Negative pretraining is a prominent sequential learning effect of neural networks where a pretrained model obtains a worse generalization performance than a model that is trained from scratch when either are trained on a target task. We conceptualize the ingredients of this problem setting and examine the negative pretraining effect experimentally by providing three interventions to remove and fix it. First, acting on the learning process, altering the learning rate after pretraining can yield even better results than training directly on the target task. Second, on the learning task-level, we intervene by increasing the discretization of data distribution changes from start to target task instead of "jumping" to a target task.
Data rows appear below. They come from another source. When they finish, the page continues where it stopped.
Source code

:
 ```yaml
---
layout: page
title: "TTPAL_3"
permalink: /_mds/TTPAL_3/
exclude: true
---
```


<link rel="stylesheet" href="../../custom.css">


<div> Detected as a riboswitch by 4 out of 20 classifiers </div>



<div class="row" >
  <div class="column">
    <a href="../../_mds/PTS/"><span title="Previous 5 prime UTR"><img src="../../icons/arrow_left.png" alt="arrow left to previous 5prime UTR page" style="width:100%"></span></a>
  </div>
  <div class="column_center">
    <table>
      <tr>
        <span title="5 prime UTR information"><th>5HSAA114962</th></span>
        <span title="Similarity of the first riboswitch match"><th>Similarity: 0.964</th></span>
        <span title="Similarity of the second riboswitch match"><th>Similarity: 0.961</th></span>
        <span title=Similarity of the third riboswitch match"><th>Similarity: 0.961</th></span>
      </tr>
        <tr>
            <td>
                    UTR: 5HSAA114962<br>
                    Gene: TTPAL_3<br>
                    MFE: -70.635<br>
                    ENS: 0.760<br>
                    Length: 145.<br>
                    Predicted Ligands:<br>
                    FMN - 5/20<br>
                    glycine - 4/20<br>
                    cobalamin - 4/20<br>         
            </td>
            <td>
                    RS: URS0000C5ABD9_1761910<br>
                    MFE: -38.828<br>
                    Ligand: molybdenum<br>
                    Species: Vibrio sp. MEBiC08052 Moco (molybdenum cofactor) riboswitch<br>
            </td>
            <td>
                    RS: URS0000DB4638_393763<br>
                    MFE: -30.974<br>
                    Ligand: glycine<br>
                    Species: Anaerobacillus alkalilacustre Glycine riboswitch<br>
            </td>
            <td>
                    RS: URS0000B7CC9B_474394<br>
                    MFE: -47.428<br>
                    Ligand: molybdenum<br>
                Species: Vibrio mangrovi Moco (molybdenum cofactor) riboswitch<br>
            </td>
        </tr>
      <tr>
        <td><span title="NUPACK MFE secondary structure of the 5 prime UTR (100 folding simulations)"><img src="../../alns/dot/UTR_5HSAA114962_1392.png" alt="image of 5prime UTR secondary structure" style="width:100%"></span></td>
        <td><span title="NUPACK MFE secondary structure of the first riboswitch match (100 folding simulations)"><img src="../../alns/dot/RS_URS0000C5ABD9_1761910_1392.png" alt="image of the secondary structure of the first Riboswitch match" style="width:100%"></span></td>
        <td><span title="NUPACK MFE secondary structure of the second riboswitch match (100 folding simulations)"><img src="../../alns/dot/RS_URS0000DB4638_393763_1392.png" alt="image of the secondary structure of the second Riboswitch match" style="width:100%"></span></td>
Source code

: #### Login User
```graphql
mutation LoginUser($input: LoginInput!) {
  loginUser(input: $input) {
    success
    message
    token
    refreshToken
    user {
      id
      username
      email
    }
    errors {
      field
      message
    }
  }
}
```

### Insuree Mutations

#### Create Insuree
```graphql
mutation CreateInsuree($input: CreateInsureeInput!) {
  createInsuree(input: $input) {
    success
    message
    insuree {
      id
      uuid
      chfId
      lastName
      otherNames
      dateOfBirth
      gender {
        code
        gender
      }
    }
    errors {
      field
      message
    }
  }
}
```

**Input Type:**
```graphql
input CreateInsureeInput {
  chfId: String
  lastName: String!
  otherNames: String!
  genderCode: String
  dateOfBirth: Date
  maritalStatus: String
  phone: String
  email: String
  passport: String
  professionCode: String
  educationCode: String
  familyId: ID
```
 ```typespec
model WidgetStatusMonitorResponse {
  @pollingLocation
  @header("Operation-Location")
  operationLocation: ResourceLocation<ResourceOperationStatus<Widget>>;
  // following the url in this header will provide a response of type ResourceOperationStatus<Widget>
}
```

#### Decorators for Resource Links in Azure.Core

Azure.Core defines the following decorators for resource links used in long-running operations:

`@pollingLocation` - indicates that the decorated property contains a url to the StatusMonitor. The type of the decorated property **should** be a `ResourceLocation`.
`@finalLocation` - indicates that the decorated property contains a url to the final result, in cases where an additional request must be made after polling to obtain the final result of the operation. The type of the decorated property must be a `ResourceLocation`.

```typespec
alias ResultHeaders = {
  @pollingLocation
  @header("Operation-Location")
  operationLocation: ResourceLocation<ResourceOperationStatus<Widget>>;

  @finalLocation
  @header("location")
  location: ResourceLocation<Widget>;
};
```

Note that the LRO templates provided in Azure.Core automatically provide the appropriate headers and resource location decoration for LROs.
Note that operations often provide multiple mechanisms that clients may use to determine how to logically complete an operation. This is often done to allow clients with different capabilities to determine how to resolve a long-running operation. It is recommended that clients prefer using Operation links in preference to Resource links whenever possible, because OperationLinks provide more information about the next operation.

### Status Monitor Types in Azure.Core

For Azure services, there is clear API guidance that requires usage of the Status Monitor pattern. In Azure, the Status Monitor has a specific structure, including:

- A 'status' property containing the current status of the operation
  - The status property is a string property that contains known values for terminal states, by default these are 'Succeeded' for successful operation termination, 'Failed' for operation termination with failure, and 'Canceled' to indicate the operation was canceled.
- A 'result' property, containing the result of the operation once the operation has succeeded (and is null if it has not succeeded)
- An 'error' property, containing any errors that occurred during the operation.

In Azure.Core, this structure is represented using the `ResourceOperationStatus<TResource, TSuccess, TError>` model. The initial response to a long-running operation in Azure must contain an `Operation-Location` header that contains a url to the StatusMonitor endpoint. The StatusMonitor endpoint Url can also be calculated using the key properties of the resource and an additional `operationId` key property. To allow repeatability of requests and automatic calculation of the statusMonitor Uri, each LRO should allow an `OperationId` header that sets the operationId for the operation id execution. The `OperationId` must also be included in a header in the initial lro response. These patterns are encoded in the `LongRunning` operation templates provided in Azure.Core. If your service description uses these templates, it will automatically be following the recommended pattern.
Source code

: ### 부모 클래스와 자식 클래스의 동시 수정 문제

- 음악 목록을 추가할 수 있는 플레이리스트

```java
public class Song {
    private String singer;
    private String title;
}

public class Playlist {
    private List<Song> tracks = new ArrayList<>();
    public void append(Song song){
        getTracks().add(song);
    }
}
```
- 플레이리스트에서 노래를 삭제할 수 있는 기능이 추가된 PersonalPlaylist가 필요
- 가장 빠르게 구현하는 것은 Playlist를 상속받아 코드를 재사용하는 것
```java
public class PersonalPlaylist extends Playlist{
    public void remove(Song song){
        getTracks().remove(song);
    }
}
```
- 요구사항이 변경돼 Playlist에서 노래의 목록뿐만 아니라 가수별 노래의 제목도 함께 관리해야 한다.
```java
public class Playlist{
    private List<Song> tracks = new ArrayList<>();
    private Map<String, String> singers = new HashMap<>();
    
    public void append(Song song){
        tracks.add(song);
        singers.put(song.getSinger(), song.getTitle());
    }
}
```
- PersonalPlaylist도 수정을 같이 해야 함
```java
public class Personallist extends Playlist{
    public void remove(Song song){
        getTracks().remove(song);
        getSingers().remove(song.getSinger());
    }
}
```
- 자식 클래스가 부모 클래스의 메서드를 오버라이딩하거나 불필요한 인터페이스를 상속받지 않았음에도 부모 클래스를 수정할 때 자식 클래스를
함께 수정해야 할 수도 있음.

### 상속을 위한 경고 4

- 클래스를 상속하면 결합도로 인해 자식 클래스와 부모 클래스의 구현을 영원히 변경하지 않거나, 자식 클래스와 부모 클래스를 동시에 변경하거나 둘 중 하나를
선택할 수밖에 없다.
Finally at the model-level, resetting network biases to larger values likewise removes negative pretraining effects, albeit to a smaller degree. With these intervention experiments, we aim to provide new evidence to help understand the subtle influences that neural network training and pretraining can have on final generalization performance on a target task in the context of negative pretraining.

1. INTRODUCTION

Lifelong learning (Thrun & Mitchell, 1995; Silver et al., 2013) holds both the promise of benefitting from past experiences and the challenge of having to continually adapt to new problem settings. The characteristics of this intriguing sequential learning problem make it a balancing act between retaining knowledge and adapting to new experiences referred to as the stability-plasticity dilemma (Mermillod et al., 2013) . Similar to a coach or teacher, we want to understand when a sequence of tasks helps or hinders further learning and what the underlying mechanism are that influence this process given that the cost of training very large models from scratch such as GPT-3 (Brown et al., 2020) has increased considerably (Sharir et al., 2020) . This setting of training a model on a sequence of tasks to maximize its performance on a target task we coin the sequential learning problem. The existing literature on sequential learning sheds some light on the characteristics of this problem setting. In some cases, following a sequence of learning tasks can lead to better results than simply training on the target task from scratch (Bengio et al., 2009) . Achille and Soatto (Achille et al., 2017) and Wang et al. (2019) contrast this picture by highlighting that neural networks can suffer from pretraining on some tasks. When learning data is corrupted for a sufficiently long period, even switching back to clean data does not allow the model to recover its original performance (Maennel et al., 2020) . Until compared, it may unforuntely be unclear that a model is corrupted.

Contribution:

We formalize the basic ingredients of sequential learning as following a path on a learning manifold as depicted in Fig. 1 and provide three ways to remove the negative pretraining effect that can occur for certain task changes in neural network training as depicted in Fig. 2 . We establish experimentally for a variety of task changes and datasets that this final performance can be highly dependent on the way the chosen model is trained, the sequence of training tasks, and how the model is perturbed during the training process. First, we demonstrate that increasing learning rates after pretraining can remove negative pretraining effects. Secondly, we show that continuously changing from source to target task instead of "jumping" can reap significant benefits in performance and does not incur a deficit penalty. Thirdly, we display that resetting only the biases for each task in the training process appears to decrease negative pretraining effects. Finally we speculate on plausible reasons such as qualitatively different training behavior during the "high learning rate phase" (Lewkowycz et al., 2020) that may explain the observed effects.